_REQUIREMENT_: Pull out each line of the data below that contains the string "built", and copy it unchanged.
BEGIN DATA ENTRIES
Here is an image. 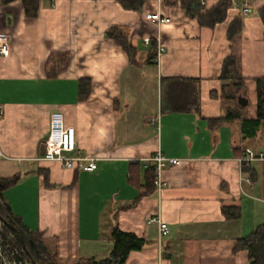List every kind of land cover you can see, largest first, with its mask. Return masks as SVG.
<instances>
[{
	"label": "crops",
	"instance_id": "crops-1",
	"mask_svg": "<svg viewBox=\"0 0 264 264\" xmlns=\"http://www.w3.org/2000/svg\"><path fill=\"white\" fill-rule=\"evenodd\" d=\"M33 1L35 14L31 0L0 3V30L10 35V54L0 56V176H20L3 193L13 212L42 232L57 264L108 256L115 226L146 240L125 264H249L235 246L264 223V158H241L247 148L264 153V127L244 137L240 120L215 119L254 84L257 97L264 0H230L212 25L192 14L201 0ZM204 1L202 12L221 0ZM157 11L170 22L146 18ZM114 27L135 62L107 35ZM229 56L241 89L222 77ZM173 77L197 79L199 111L168 109ZM84 78L91 90L81 99ZM56 110L76 128L79 151L99 157L96 170L42 159ZM158 152L181 161L166 163L161 187L146 192V159ZM232 206L240 217L224 214ZM153 216L167 235L148 223Z\"/></svg>",
	"mask_w": 264,
	"mask_h": 264
},
{
	"label": "trees",
	"instance_id": "trees-1",
	"mask_svg": "<svg viewBox=\"0 0 264 264\" xmlns=\"http://www.w3.org/2000/svg\"><path fill=\"white\" fill-rule=\"evenodd\" d=\"M31 2L30 6L26 5V9L30 12L32 6L34 9L31 14H35L37 9L36 2L33 0ZM229 4L230 0H221L216 6L202 12L204 6L198 1V5L195 6L196 9L192 11V14L198 15L202 24L212 25L225 19ZM258 14L264 23V5L259 8ZM107 35L115 39L128 53L130 60L135 62L136 49L122 30L114 27L108 31ZM152 54L153 52L150 53V55ZM222 77L230 79L232 81L231 85H234L238 89L243 87L244 79L238 71L234 57L229 56L225 59ZM165 80L168 81L170 94L168 109H174L179 112L200 110L197 79L173 77ZM256 83L257 111L254 117H247L246 106H241L238 103L234 108H228L226 115L215 119V121H233L238 119L241 121L244 137L256 136L258 131L264 127V76L256 78ZM90 90V79H81L79 84L80 98L85 99L88 97ZM145 172L144 183L147 187L146 192H150L156 187L157 174L155 165L148 163ZM19 179L20 176L18 174L10 177L0 176V223L2 224L0 232L18 250L23 260L30 264H57L43 238L42 232L31 230L23 222L22 218L13 212L9 202L3 196L4 191L16 184ZM223 211L229 218H238L241 214V210L236 206L224 207ZM111 236L113 245L108 256L104 258H80L73 264H125L129 254L134 250L142 249L146 243L143 237L132 232L123 231L117 226L112 229ZM235 247L236 250H248L250 256L249 264H264V223L259 224L249 235L240 237Z\"/></svg>",
	"mask_w": 264,
	"mask_h": 264
},
{
	"label": "built area",
	"instance_id": "built-area-1",
	"mask_svg": "<svg viewBox=\"0 0 264 264\" xmlns=\"http://www.w3.org/2000/svg\"><path fill=\"white\" fill-rule=\"evenodd\" d=\"M4 0H0V3ZM204 0L201 3L204 4ZM249 6L245 5L242 8L244 13H248ZM146 18L157 23H168L171 18L163 16L159 11L146 14ZM10 54V35L0 30V56H8ZM3 113L2 106L0 105V116ZM264 158L263 152L256 153L254 150L247 148L245 156L241 158L245 165H249L253 160ZM42 159L47 161L59 162L64 168L81 170V171H94L98 167L99 157L84 154L78 149L77 133L74 126L66 124L64 113L56 110L51 115V130L50 134L45 141V152ZM180 158L167 157L163 153L158 152L154 156L146 159V163H153L156 167V185L161 187V170L166 165L179 164ZM157 222L159 225V235L165 236L169 233V225L162 220L159 216H153L148 219V223ZM2 224L0 223V230ZM0 264H30L23 260L18 250L1 234L0 232Z\"/></svg>",
	"mask_w": 264,
	"mask_h": 264
},
{
	"label": "rangeland",
	"instance_id": "rangeland-1",
	"mask_svg": "<svg viewBox=\"0 0 264 264\" xmlns=\"http://www.w3.org/2000/svg\"><path fill=\"white\" fill-rule=\"evenodd\" d=\"M246 98L248 99L247 112L248 115H255L257 111V97H256V85L250 86L247 89Z\"/></svg>",
	"mask_w": 264,
	"mask_h": 264
},
{
	"label": "water",
	"instance_id": "water-1",
	"mask_svg": "<svg viewBox=\"0 0 264 264\" xmlns=\"http://www.w3.org/2000/svg\"><path fill=\"white\" fill-rule=\"evenodd\" d=\"M238 103L241 105V106H247L248 105V99L245 97V96H243V95H240L239 97H238ZM10 226H12V225H10ZM13 227V226H12ZM14 228V227H13Z\"/></svg>",
	"mask_w": 264,
	"mask_h": 264
}]
</instances>
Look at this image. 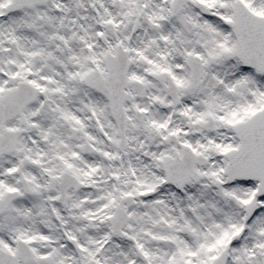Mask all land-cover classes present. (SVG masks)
I'll return each instance as SVG.
<instances>
[{
	"label": "snow or ice",
	"instance_id": "6c2138e0",
	"mask_svg": "<svg viewBox=\"0 0 264 264\" xmlns=\"http://www.w3.org/2000/svg\"><path fill=\"white\" fill-rule=\"evenodd\" d=\"M0 264H264V0H0Z\"/></svg>",
	"mask_w": 264,
	"mask_h": 264
}]
</instances>
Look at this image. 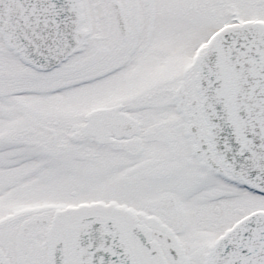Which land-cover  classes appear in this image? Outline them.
<instances>
[{
  "label": "snow or ice",
  "instance_id": "obj_1",
  "mask_svg": "<svg viewBox=\"0 0 264 264\" xmlns=\"http://www.w3.org/2000/svg\"><path fill=\"white\" fill-rule=\"evenodd\" d=\"M0 264H264V0H0Z\"/></svg>",
  "mask_w": 264,
  "mask_h": 264
}]
</instances>
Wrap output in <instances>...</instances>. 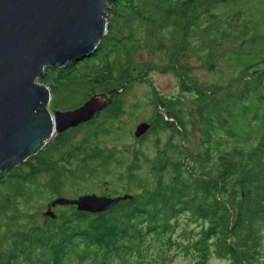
END DATA ENTRIES
_RESULT FOR THIS EXERCISE_:
	"label": "built area",
	"instance_id": "built-area-1",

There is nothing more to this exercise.